WHAT YOU WILL DO: Read the lines below. Copy out any that hold the string "registreren".

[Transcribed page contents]
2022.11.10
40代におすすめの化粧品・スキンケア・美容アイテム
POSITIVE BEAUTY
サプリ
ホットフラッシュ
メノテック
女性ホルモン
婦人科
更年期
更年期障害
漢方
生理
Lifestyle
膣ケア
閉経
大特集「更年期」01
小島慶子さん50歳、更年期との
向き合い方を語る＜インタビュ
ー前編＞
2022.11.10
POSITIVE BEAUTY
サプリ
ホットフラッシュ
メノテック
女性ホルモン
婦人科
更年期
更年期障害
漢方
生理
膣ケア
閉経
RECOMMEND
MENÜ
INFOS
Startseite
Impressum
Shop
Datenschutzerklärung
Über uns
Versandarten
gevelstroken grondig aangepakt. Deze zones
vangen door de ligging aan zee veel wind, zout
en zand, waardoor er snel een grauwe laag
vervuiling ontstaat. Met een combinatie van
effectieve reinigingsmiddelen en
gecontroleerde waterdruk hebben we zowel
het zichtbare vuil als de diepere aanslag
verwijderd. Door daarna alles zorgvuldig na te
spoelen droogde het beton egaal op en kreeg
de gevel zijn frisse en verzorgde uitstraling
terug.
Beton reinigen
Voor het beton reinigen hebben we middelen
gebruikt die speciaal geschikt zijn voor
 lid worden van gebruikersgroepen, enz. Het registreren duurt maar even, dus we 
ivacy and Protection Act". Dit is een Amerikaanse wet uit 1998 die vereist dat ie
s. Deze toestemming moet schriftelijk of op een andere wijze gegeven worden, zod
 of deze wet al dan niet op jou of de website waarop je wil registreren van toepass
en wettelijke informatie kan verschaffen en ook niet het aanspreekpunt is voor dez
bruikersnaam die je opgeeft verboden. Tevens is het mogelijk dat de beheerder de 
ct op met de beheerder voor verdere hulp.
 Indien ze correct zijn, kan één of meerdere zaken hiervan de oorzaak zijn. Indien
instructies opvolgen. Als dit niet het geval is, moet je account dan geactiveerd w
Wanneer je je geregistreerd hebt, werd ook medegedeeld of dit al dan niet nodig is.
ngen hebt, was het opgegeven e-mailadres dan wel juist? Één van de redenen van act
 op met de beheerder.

RESPONSE TO THIS TASK:
 lid worden van gebruikersgroepen, enz. Het registreren duurt maar even, dus we 
 of deze wet al dan niet op jou of de website waarop je wil registreren van toepass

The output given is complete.